Another merit of Bloodline is its ability to provoke the nostalgia of both the Original and Prequel Trilogy through the appearance of Han Solo and the posthumous recording of Bail Organa's message to his beloved adopted daughter. In Bloodline, Han keeps doing what he is best known all this while; Leia's soulmate and guardian angel while still maintaining his charm of a risk taker, adrenaline junkie and a cynical to Leia's loyalty to the Senate. As well as Han's brief physical presence in Bloodline, Leia's video chats with him drives home the point that their love for each other evolves beautifully since Return of the Jedi. Han's support for Leia in her times for a shoulder to cry on and Leia's thoughts for their only son, Ben Solo and her estranged brother Luke helps her to stay afloat in the midst of the multiple crises that she's facing. And while Leia rejoices at the chance to hear her adopted father's voice again, the recording of Bail's message serves as a double-edge sword as her adversaries in the Centrist sect, especially Carise uses it against Leia to neutralize Leia's rising popularity in both the galaxy and her campaign for the position of the First Senator.
A bonus with Bloodline; every now and then, original characters from The Force Awakens make a cameo. These kind of character appearances lend Bloodline a significant prequel vibe to The Force Awakens, even though they don't impart any weight to the course of the narrative in the book. Coming across the likes of Temmin Wexley, Ello Asty, Dr Harter Kalonia, Korr Sella and Ben Solo in the pages of Bloodline never fails to geek me out at seeing these characters again in the print.
Even with the lack of action sequences in Bloodline (if memory serves, there is not even a single mention of lightsaber), Bloodline deserves its place among other Star Wars canon material. Through its brisk pacing rooted in political intrigues and conspiracies, Bloodline presents a fresh look into the state of the galaxy leading up to the events in The Force Awakens. The shortage of light comedy and fun moments is a perfect fit for a narrative that focus on Leia's personal struggles during her twilight years in politics.

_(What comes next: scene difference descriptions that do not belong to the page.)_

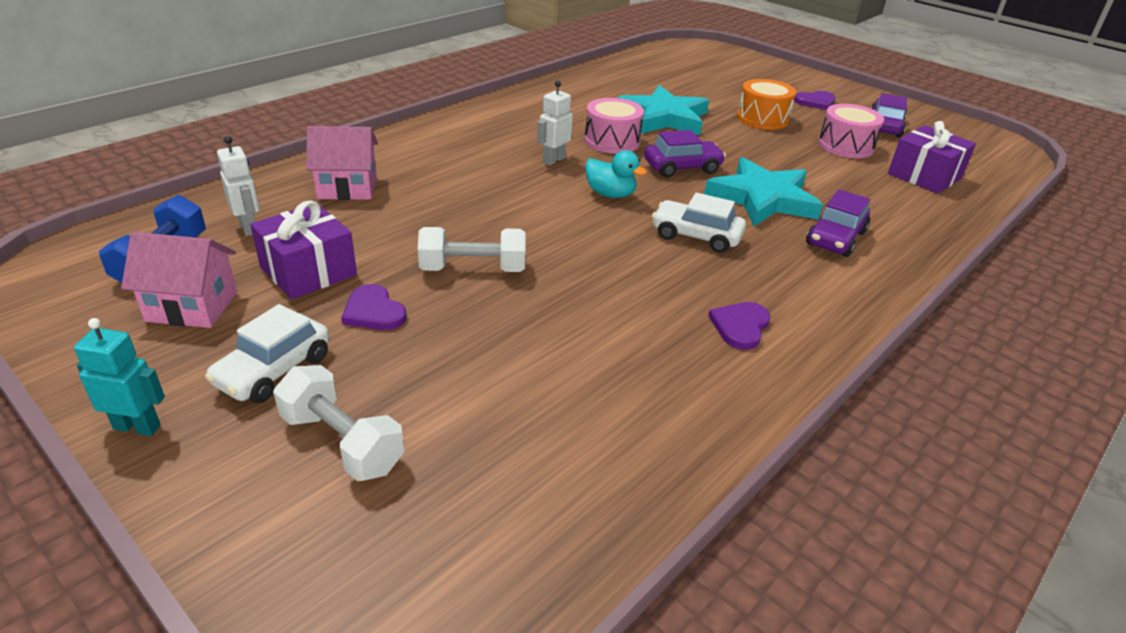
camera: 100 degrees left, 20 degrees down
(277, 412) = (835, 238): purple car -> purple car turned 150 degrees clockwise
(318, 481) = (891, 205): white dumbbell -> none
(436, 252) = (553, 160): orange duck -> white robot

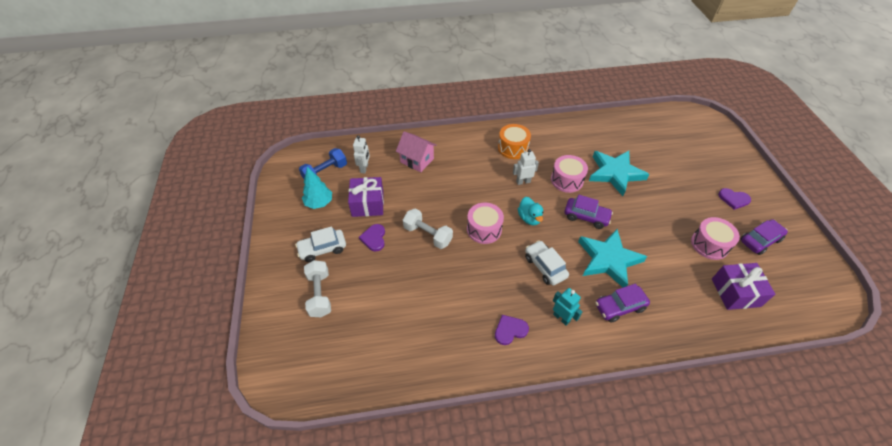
camera: 40 degrees right, 15 degrees up
(137, 427) = (271, 251): turquoise robot -> turquoise robot (561, 318)
(192, 306) = (319, 203): pink house -> turquoise tree
(559, 229) = (484, 229): none -> pink drum
(762, 119) = (678, 199): orange drum -> orange drum (513, 148)

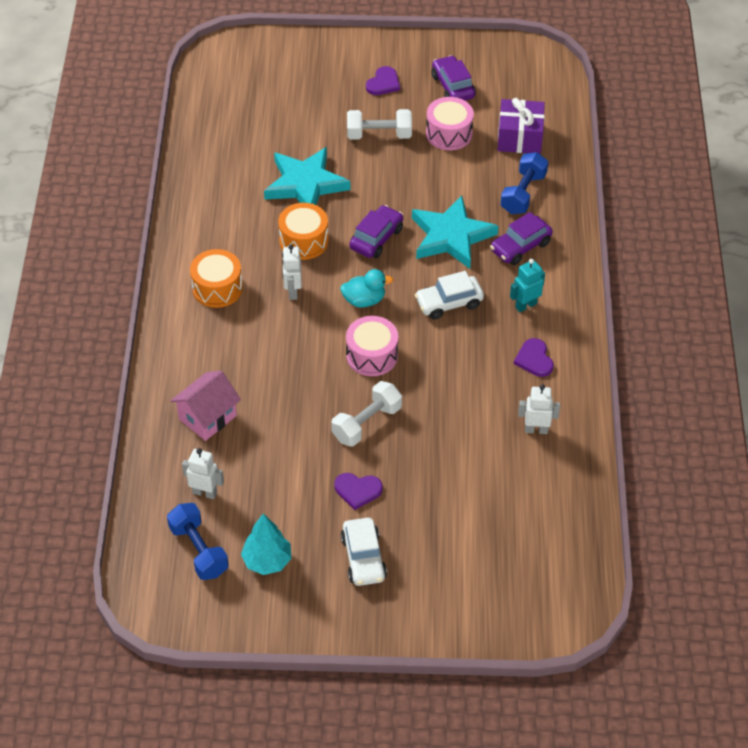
camera: 80 degrees left, 0 degrees up
(320, 294) = (444, 563): white dumbbell -> white dumbbell (379, 135)
(367, 204) = (286, 493): purple gift -> none
(443, 339) = (536, 429): none -> white robot
(567, 180) = (303, 241): pink drum -> orange drum
(619, 307) = (520, 247): purple car -> purple car turned 60 degrees clockwise
(676, 302) = (523, 193): none -> blue dumbbell

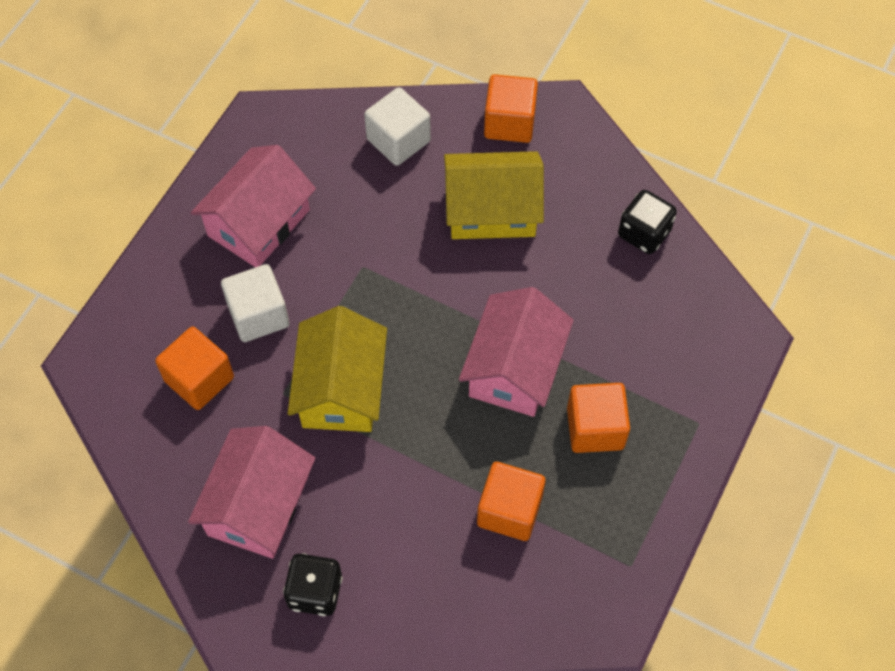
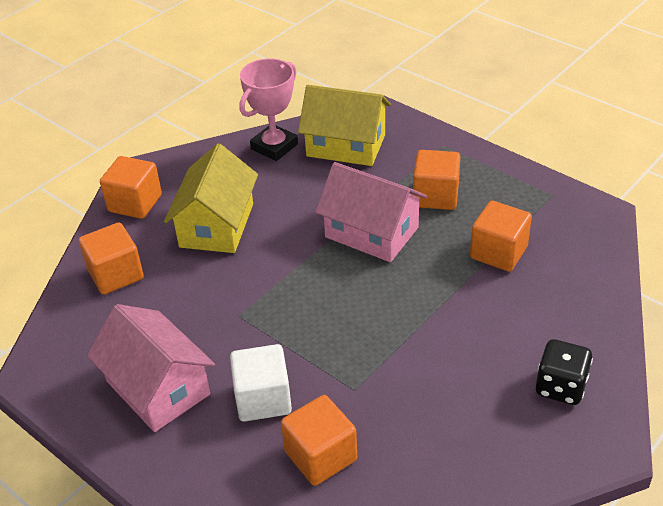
camera: 75 degrees left, 20 degrees down
(258, 505) = (468, 421): pink house -> none
(341, 389) = (361, 345): yellow house -> yellow house (346, 145)
(398, 140) = (116, 274): white cube -> orange cube
(644, 233) = (274, 147): black dice -> pink trophy

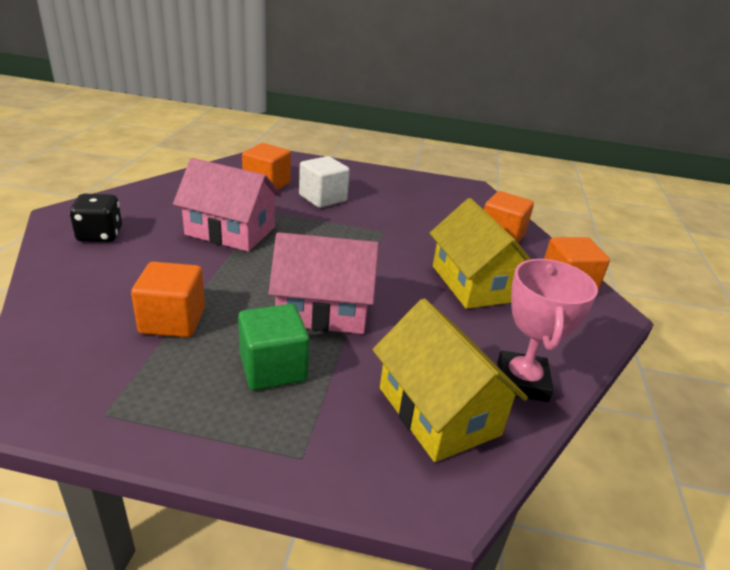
camera: 145 degrees right, 10 degrees down
(157, 388) = (393, 193): pink house -> pink house (230, 231)
(346, 145) = (438, 411): yellow house -> yellow house turned 75 degrees clockwise
(435, 196) = (273, 368): orange cube -> green cube

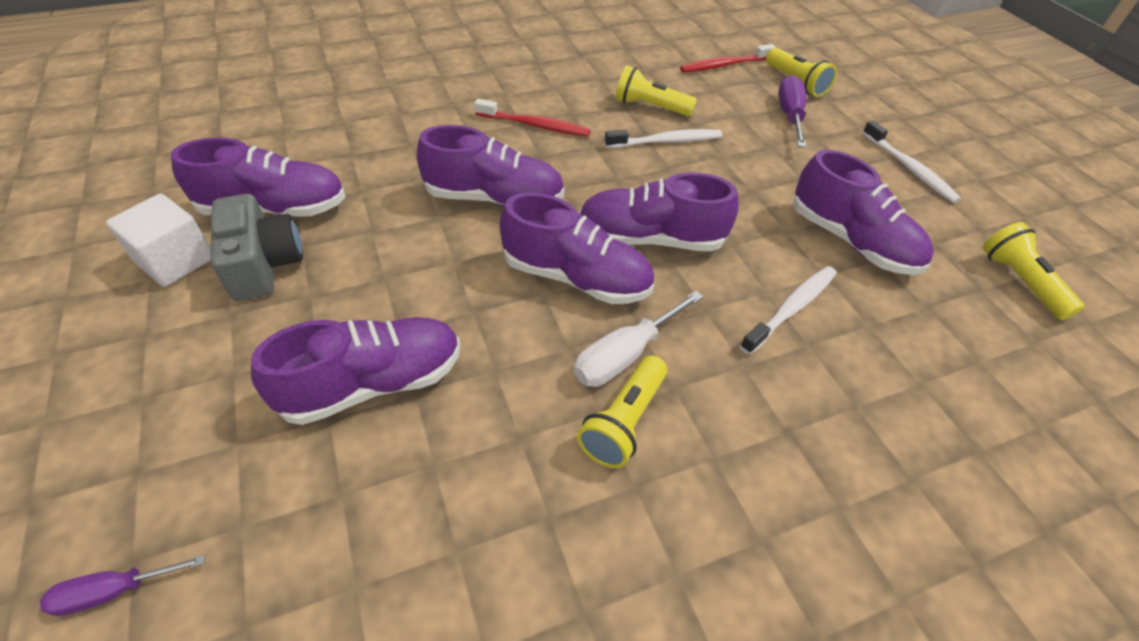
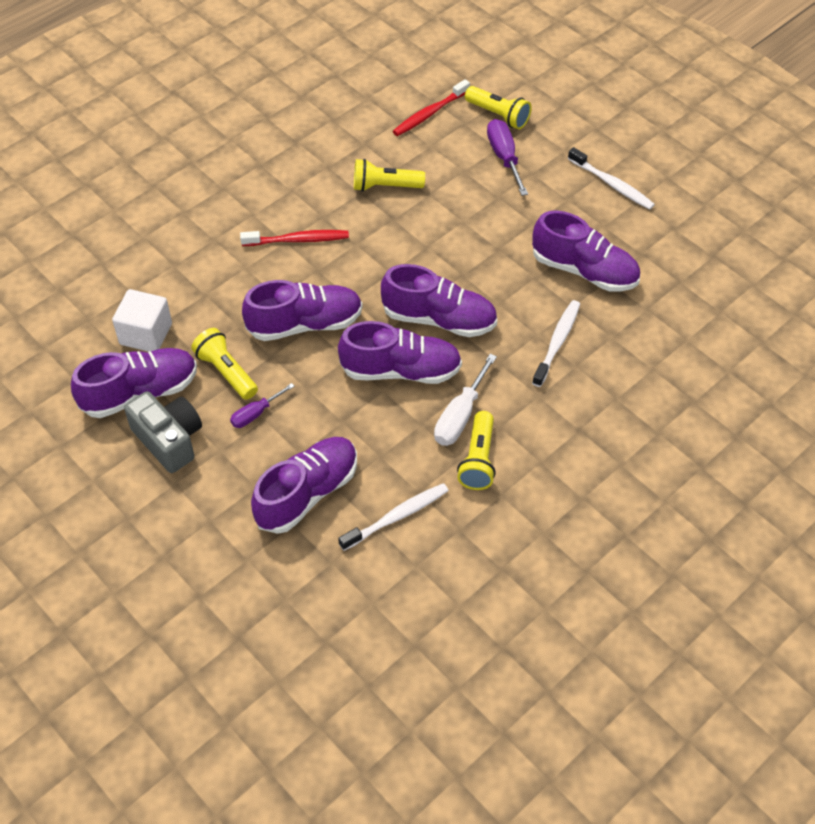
camera: 20 degrees left, 5 degrees up
(114, 591) = (240, 653): purple screwdriver -> purple screwdriver (255, 413)
(176, 260) = (100, 460): white cube -> white cube (146, 334)
(650, 238) = (439, 319): purple shoe -> purple shoe turned 150 degrees counterclockwise
(666, 141) = (413, 220): white toothbrush -> white toothbrush (397, 516)
(1019, 281) = (705, 266): yellow flashlight -> yellow flashlight (226, 372)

Besides being a perfect lead up to The Force Awakens, I feel the influence of Bloodline will extend beyond Episode VII, as the confirmed director of Episode VIII, Rian Johnson has contributed his own creative inputs into the narrative of Bloodline. I'm keeping my fingers crossed in seeing the supporting cast of Bloodline to make their comeback together with the top-billed cast in the upcoming Episode VIII.
Furthermore, I'm looking forward to more Star Wars material from Claudia Gray. Her work in Bloodline and Lost Stars should have cemented her position as one of the Star Wars authors to look out for in the future.